Marc Canter - the guy who brought us Macromedia and the first multimedia authoring tools wants to help post-industrial cities like his own Cleveland re-employ its citizens in a new economy. Unlike me, however, instead of building business from the ground up, Canter believes that the corporate-employee relationship can be salvaged and revitalized. His answer, Digital City Mechanics, is dedicated to re-educating workers in basic net skills while re-educating companies in hiring and organization. Given that the former rust belt is now the polymer belt (cellulose water bottles, anyone?) he may just be onto something. If nothing else, I have learned from experience: do not underestimate this man. The above video was shot on an iPhone at the Open Video Conference, where Marc was hoping to help figure out how to fill in the gaps for open standards in web video production and distribution.


  1. Is there really a shortage of workers with basic net skills? People with really advanced net skills can’t make money right now so it’s hard to see what tons of people with basic skills could do for a company.
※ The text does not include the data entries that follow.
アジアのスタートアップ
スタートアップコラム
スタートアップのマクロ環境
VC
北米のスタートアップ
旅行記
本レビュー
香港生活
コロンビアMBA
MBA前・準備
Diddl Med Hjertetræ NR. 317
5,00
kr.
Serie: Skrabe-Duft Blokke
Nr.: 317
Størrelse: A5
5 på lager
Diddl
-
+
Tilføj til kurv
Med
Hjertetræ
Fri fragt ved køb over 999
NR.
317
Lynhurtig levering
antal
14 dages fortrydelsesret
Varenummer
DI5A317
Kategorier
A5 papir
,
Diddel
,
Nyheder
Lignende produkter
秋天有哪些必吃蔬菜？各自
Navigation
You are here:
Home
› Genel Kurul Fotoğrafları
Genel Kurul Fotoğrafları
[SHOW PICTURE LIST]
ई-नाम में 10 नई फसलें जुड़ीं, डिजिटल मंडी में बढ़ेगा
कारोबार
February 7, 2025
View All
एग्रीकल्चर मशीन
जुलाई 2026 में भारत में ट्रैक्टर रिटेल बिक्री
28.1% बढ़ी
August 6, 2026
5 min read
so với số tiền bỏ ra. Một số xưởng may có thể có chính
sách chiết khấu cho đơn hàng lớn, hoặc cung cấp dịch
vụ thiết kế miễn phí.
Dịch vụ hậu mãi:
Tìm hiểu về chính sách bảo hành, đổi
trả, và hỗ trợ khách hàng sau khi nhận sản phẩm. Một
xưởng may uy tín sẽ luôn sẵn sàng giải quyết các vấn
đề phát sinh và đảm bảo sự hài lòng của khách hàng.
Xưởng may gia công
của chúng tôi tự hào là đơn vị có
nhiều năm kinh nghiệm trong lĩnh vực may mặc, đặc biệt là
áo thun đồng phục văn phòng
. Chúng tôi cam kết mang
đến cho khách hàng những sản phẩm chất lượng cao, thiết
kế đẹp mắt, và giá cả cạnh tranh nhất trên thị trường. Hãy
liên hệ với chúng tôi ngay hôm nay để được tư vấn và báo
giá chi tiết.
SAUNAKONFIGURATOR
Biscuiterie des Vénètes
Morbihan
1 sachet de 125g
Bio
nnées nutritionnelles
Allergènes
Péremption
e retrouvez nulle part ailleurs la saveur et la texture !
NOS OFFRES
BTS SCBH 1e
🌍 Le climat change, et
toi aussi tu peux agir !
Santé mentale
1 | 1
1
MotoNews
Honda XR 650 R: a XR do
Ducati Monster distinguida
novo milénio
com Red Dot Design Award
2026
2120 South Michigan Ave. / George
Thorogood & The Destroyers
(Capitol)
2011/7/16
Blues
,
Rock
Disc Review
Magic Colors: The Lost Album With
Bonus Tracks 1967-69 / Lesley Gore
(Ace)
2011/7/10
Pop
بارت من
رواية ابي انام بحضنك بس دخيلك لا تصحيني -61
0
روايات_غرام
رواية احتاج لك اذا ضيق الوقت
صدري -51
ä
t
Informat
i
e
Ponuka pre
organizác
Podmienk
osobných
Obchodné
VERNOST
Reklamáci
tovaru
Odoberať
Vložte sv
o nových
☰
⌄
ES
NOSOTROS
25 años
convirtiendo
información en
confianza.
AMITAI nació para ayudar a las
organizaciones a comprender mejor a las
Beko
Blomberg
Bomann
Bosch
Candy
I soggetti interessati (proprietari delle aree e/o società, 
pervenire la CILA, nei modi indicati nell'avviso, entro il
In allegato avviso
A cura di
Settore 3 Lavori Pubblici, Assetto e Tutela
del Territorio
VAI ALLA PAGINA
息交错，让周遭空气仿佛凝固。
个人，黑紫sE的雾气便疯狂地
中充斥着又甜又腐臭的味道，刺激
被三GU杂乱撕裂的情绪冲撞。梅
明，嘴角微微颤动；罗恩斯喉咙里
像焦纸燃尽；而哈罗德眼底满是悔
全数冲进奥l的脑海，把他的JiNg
    1. Honestly in Cleveland there’s a shortage of folks with really advanced skills as well. I know probably half a dozen companies hiring programmers in the area and if you want to be an independent consultant there’s even more work. Cleveland is an old manufacturing town, and a lot of people still work in “blue collar” jobs here today which means a surprisingly large number really don’t have a modern internet-era skillset.

  2. Hey everybody

    I just updated our Digital City Mechanics site with a recent white paper that explains everything.

    And this is not just about training for jobs – this is about creating jobs as well.